[Source records]
···

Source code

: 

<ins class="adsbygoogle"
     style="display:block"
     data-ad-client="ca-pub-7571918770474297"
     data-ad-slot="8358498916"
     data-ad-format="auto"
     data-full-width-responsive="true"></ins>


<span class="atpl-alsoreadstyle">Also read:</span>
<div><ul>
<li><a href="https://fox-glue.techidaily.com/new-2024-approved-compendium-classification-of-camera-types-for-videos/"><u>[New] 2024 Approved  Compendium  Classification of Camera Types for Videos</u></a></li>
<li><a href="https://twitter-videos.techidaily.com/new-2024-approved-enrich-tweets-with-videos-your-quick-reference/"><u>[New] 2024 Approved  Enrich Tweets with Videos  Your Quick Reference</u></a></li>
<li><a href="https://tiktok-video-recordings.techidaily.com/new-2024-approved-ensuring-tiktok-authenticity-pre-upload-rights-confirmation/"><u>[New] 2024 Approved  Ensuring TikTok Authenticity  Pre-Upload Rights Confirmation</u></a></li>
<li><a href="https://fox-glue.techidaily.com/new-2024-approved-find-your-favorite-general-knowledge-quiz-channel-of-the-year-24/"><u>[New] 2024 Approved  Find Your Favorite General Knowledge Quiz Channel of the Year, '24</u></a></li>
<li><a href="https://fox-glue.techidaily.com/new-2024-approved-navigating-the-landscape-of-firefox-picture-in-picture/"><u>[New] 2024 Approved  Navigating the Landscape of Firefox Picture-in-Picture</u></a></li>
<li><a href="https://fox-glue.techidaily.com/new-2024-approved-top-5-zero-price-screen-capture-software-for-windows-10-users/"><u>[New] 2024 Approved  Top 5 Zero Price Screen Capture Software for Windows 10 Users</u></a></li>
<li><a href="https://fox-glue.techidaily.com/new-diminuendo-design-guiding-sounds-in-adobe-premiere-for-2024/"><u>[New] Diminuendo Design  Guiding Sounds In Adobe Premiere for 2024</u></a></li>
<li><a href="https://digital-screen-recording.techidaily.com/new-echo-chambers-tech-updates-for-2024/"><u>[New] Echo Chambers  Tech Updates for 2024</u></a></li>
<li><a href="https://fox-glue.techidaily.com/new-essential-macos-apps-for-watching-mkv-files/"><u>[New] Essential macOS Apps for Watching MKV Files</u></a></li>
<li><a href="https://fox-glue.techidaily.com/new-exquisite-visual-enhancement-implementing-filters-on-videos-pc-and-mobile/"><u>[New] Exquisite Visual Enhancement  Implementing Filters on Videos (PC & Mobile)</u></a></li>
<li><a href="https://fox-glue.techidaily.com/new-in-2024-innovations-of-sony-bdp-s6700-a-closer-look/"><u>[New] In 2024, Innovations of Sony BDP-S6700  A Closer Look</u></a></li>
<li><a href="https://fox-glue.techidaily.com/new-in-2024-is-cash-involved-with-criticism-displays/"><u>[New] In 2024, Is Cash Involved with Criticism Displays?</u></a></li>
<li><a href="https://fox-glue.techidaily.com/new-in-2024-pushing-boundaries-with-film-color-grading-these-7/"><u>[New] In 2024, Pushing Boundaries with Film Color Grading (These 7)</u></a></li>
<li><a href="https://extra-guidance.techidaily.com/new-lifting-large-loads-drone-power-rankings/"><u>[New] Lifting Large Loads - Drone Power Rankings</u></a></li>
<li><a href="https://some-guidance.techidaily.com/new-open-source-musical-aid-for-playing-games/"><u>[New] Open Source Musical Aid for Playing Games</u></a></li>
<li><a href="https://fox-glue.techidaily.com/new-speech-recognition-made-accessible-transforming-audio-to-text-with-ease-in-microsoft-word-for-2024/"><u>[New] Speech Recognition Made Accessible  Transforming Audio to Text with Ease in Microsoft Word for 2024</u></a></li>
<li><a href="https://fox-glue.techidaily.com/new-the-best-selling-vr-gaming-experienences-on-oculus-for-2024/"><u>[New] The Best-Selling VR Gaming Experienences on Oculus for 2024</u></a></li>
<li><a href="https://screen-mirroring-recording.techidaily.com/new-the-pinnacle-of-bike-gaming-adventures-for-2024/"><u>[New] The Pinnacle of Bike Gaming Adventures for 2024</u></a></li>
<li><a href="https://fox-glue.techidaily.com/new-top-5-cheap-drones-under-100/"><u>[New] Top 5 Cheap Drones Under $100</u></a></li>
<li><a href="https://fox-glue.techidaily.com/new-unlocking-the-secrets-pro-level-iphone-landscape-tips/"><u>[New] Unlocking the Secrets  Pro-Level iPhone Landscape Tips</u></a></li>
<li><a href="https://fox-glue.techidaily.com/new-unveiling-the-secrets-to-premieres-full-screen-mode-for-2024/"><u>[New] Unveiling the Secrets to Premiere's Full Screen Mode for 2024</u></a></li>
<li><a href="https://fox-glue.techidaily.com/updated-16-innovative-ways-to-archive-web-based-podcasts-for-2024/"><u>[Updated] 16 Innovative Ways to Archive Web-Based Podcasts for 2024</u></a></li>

···

◆ **Work instructions**: Find every line in the source records that contains the string "videos", and copy each of those lines.

◆ **Result of this task**:
<li><a href="https://fox-glue.techidaily.com/new-2024-approved-compendium-classification-of-camera-types-for-videos/"><u>[New] 2024 Approved  Compendium  Classification of Camera Types for Videos</u></a></li>
<li><a href="https://twitter-videos.techidaily.com/new-2024-approved-enrich-tweets-with-videos-your-quick-reference/"><u>[New] 2024 Approved  Enrich Tweets with Videos  Your Quick Reference</u></a></li>
<li><a href="https://fox-glue.techidaily.com/new-exquisite-visual-enhancement-implementing-filters-on-videos-pc-and-mobile/"><u>[New] Exquisite Visual Enhancement  Implementing Filters on Videos (PC & Mobile)</u></a></li>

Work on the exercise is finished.